During the down economy the last few years, requests for these missions have nearly doubled. So far the group has managed to keep up, but the growing number of patients needing a ride doesn’t seem to to be slowing down.
David Anderson is flying home. He’s soft-spoken. He has grey hair and wears a faded, orange Carhartt jacket. He's going from Seattle, back to Elk, Washington, which is about 20 miles north of Spokane. “Elk has maybe 800, 900 people; maybe 1,000 at the most," Anderson says. "Its all rural, there's not really a town there anymore. But we still have a post office.”
Anderson is sick. He served in the Korean War and says his multiple illnesses come from exposure to Agent Orange. He was visiting Seattle for treatment that he couldn't get in Spokane. He says, “I have non-Hodgkins lymphoma, hiskemic heart disease, diabetes 2, and I have peripheral neuroprathy," Anderson says. "I had to get some specialty treatments at the Seattle veteran's hospital.”

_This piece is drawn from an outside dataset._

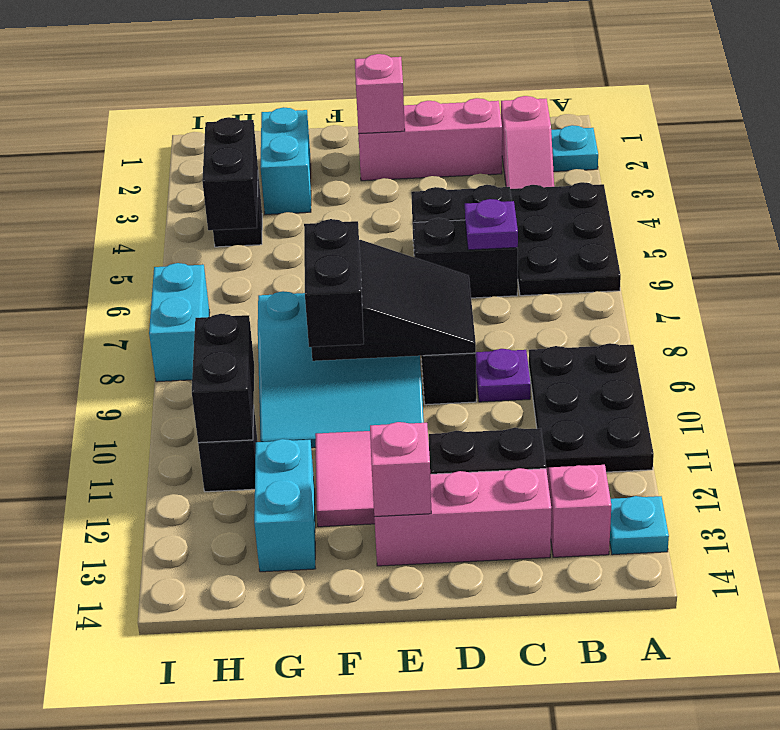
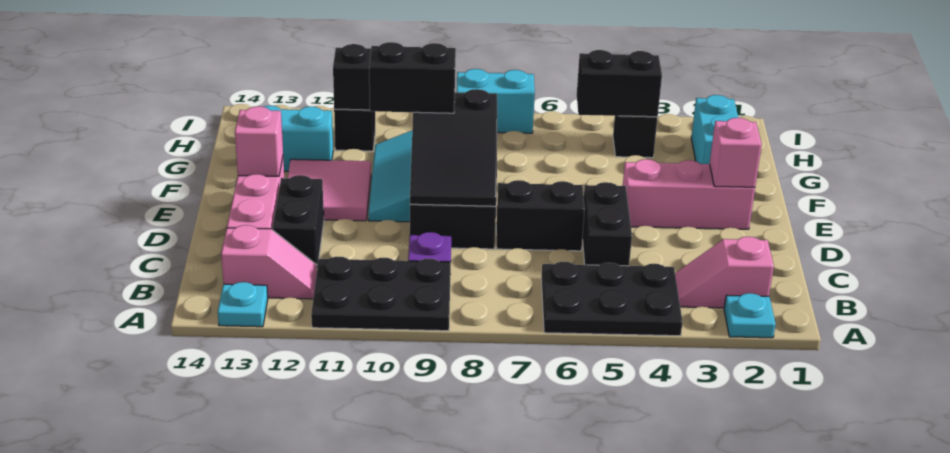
pink brick C2:E2 level 1 -> pink brick E2:E4 level 1
black brick C6:D6 level 1 -> black brick D6:D7 level 1
purple plate C6 level 2 -> none
cyan brick G2:G3 level 1 -> cyan brick G2:H2 level 1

“Washington, Oregon, Idaho, Montana, is our normal radius of operations from Seattle," says Edward George Bryce, one of the command pilots for Angel Flight. "A lot of these people that we've flown have no other way to get to their treatment. We don't fly rich people. We fly people that need to fly and can't afford to.”

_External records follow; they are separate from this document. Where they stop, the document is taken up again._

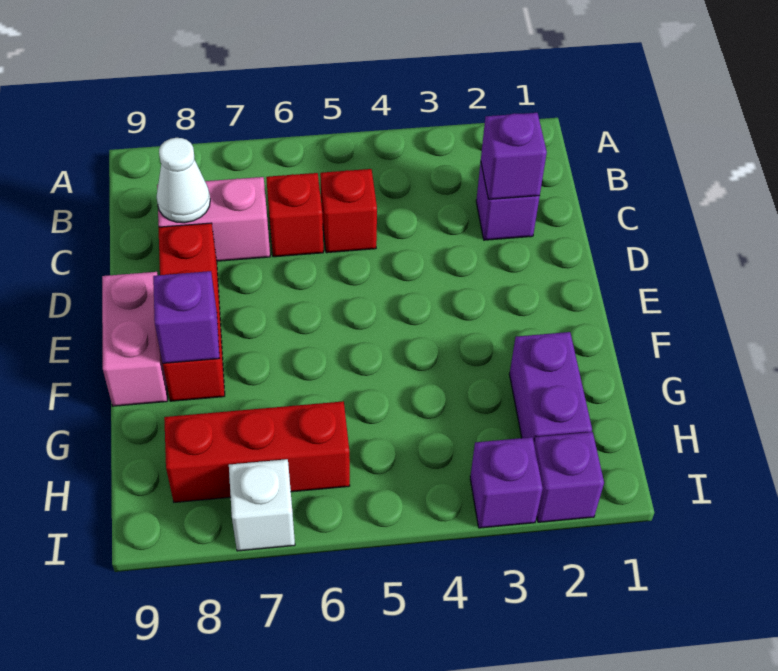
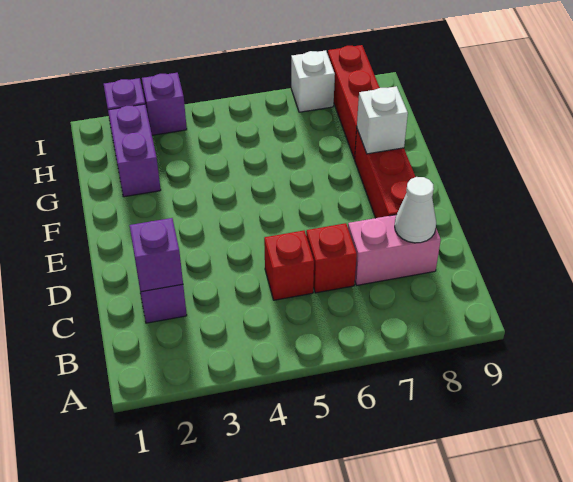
pink brick E9:F9 level 1 -> none
purple brick F8 level 2 -> white brick F8 level 2
red brick H6:H8 level 1 -> red brick G8:I8 level 1

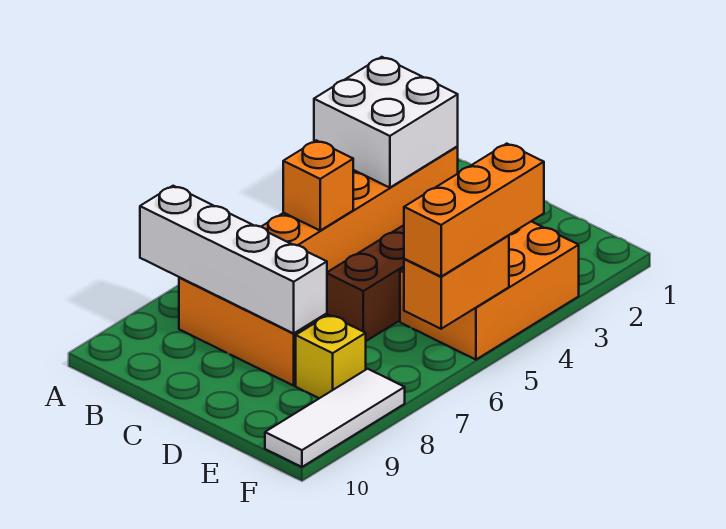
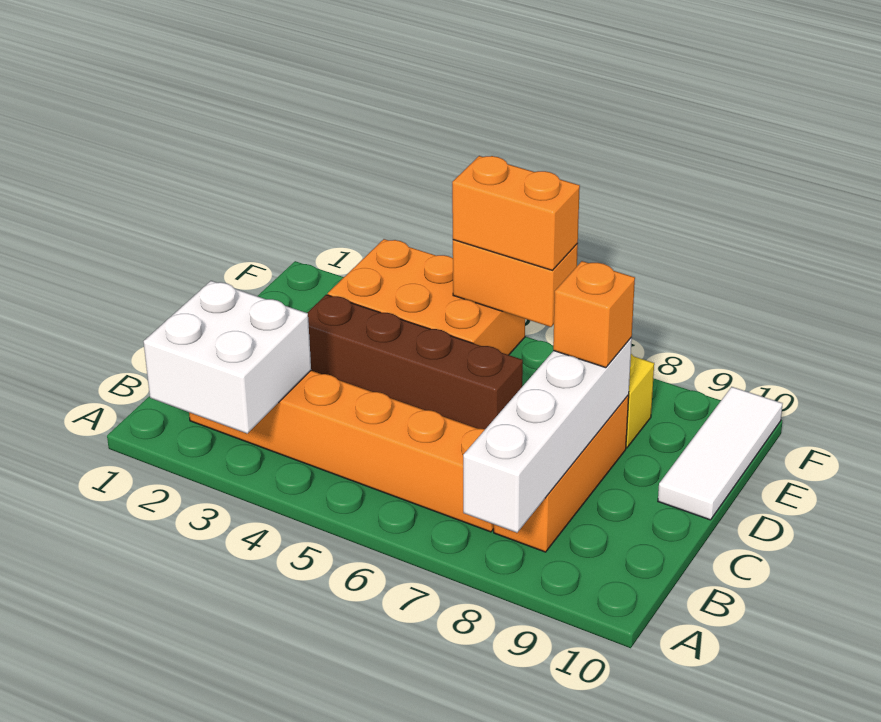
orange brick B5 level 2 -> orange brick D8 level 3
orange brick F4:F6 level 3 -> orange brick F5:F6 level 3
white tile F8:F10 level 1 -> white tile D10:F10 level 1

Bryce estimates that 90 percent of Angel Flight’s missions are cancer-related. And places like the Fred Hutchinson Cancer Research Center, University of Washington School of Medicine and Valley Medical Center make Seattle a major destination for patients from around the Northwest.
But flying even small planes isn't cheap, and during the economic turbulence of the last few years, the number of volunteer pilots shrank. At the same time, requests from patients nearly doubled. In 2010 Angel Flight pilots made more than 300 flights. In 2011, that number shot up to more than 600.
“Flights went up 70 percent in the last year, in Washington," says Terry Judge, a retired cardiologist in Spokane who does outreach for Angel Flight. "The amazing thing is that our pilot numbers have gone down over the economic problems. So, fewer pilots are flying more missions.”
The other pilot on this flight is Bob Schaper. He flew 165 missions in 2011 -– the most of any Angel Flight pilot. Schaper is on a fixed income. Yet last year he spent around $40,000 helping transport people around the Northwest. “I'm retired. I'm a retired social worker, my wife is a retired school teacher of 33 years," Shaper says. "But I enjoy flying and my wife supports it.”
Angel Flight estimates that about 80 percent of its missions are made by 20 percent of its pilots. For patient David Anderson, these flights allow him to afford his doctor visits and still be able to live at his home in Elk.
“I've been back and forth here, at least eight times," Anderson says. "Just once this year so far.”
But he says he’ll be back soon.
Shaper says he plans to spend less money flying next year. But the demand from patients doesn't seem to be going down any time soon. “You could fly every single day, multiple flights, if you had the money,” Shaper says.